Your instructions: Copy every line of the records below, changing nothing.

Stored entries:
◆ ◆ ◆ ◆ ◆

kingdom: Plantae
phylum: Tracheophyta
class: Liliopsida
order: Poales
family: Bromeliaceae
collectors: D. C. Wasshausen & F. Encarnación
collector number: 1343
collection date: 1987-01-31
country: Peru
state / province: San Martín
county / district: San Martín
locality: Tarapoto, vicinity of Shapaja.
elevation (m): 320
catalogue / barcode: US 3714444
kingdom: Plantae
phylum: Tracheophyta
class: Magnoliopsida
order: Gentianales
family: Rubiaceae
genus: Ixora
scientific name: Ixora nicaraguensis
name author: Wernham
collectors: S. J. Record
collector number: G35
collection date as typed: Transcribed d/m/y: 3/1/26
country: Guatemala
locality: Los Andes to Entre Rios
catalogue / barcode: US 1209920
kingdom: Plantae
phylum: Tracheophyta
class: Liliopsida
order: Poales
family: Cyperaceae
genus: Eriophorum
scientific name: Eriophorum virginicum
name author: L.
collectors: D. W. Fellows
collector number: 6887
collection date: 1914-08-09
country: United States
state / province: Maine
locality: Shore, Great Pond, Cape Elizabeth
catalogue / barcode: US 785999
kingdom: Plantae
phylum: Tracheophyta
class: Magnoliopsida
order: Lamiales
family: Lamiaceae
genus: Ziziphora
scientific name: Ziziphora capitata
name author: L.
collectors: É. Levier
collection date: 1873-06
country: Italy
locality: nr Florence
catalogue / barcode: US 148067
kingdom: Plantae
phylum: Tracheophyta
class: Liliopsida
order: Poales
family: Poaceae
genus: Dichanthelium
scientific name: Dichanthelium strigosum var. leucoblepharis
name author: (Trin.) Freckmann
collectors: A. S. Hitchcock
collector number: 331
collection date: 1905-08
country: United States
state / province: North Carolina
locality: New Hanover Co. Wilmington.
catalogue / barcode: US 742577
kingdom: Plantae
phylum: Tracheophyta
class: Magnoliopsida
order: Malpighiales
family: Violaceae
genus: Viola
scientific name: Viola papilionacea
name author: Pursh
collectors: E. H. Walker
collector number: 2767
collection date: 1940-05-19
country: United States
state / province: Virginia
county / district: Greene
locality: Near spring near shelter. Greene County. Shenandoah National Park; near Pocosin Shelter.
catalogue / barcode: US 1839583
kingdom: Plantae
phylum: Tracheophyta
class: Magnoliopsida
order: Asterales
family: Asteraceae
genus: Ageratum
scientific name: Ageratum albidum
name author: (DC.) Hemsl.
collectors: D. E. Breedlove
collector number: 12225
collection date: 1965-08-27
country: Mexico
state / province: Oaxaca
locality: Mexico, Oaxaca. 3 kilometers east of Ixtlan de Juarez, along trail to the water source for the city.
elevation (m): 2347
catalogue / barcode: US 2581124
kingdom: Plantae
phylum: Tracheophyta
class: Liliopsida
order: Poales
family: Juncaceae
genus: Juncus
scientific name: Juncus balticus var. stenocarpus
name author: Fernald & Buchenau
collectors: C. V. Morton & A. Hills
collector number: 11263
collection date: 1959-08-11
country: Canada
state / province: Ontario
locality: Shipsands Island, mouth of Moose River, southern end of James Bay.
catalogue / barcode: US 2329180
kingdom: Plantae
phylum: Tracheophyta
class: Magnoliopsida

◆ ◆ ◆ ◆ ◆

Answer to this task:
kingdom: Plantae
phylum: Tracheophyta
class: Liliopsida
order: Poales
family: Bromeliaceae
collectors: D. C. Wasshausen & F. Encarnación
collector number: 1343
collection date: 1987-01-31
country: Peru
state / province: San Martín
county / district: San Martín
locality: Tarapoto, vicinity of Shapaja.
elevation (m): 320
catalogue / barcode: US 3714444
kingdom: Plantae
phylum: Tracheophyta
class: Magnoliopsida
order: Gentianales
family: Rubiaceae
genus: Ixora
scientific name: Ixora nicaraguensis
name author: Wernham
collectors: S. J. Record
collector number: G35
collection date as typed: Transcribed d/m/y: 3/1/26
country: Guatemala
locality: Los Andes to Entre Rios
catalogue / barcode: US 1209920
kingdom: Plantae
phylum: Tracheophyta
class: Liliopsida
order: Poales
family: Cyperaceae
genus: Eriophorum
scientific name: Eriophorum virginicum
name author: L.
collectors: D. W. Fellows
collector number: 6887
collection date: 1914-08-09
country: United States
state / province: Maine
locality: Shore, Great Pond, Cape Elizabeth
catalogue / barcode: US 785999
kingdom: Plantae
phylum: Tracheophyta
class: Magnoliopsida
order: Lamiales
family: Lamiaceae
genus: Ziziphora
scientific name: Ziziphora capitata
name author: L.
collectors: É. Levier
collection date: 1873-06
country: Italy
locality: nr Florence
catalogue / barcode: US 148067
kingdom: Plantae
phylum: Tracheophyta
class: Liliopsida
order: Poales
family: Poaceae
genus: Dichanthelium
scientific name: Dichanthelium strigosum var. leucoblepharis
name author: (Trin.) Freckmann
collectors: A. S. Hitchcock
collector number: 331
collection date: 1905-08
country: United States
state / province: North Carolina
locality: New Hanover Co. Wilmington.
catalogue / barcode: US 742577
kingdom: Plantae
phylum: Tracheophyta
class: Magnoliopsida
order: Malpighiales
family: Violaceae
genus: Viola
scientific name: Viola papilionacea
name author: Pursh
collectors: E. H. Walker
collector number: 2767
collection date: 1940-05-19
country: United States
state / province: Virginia
county / district: Greene
locality: Near spring near shelter. Greene County. Shenandoah National Park; near Pocosin Shelter.
catalogue / barcode: US 1839583
kingdom: Plantae
phylum: Tracheophyta
class: Magnoliopsida
order: Asterales
family: Asteraceae
genus: Ageratum
scientific name: Ageratum albidum
name author: (DC.) Hemsl.
collectors: D. E. Breedlove
collector number: 12225
collection date: 1965-08-27
country: Mexico
state / province: Oaxaca
locality: Mexico, Oaxaca. 3 kilometers east of Ixtlan de Juarez, along trail to the water source for the city.
elevation (m): 2347
catalogue / barcode: US 2581124
kingdom: Plantae
phylum: Tracheophyta
class: Liliopsida
order: Poales
family: Juncaceae
genus: Juncus
scientific name: Juncus balticus var. stenocarpus
name author: Fernald & Buchenau
collectors: C. V. Morton & A. Hills
collector number: 11263
collection date: 1959-08-11
country: Canada
state / province: Ontario
locality: Shipsands Island, mouth of Moose River, southern end of James Bay.
catalogue / barcode: US 2329180
kingdom: Plantae
phylum: Tracheophyta
class: Magnoliopsida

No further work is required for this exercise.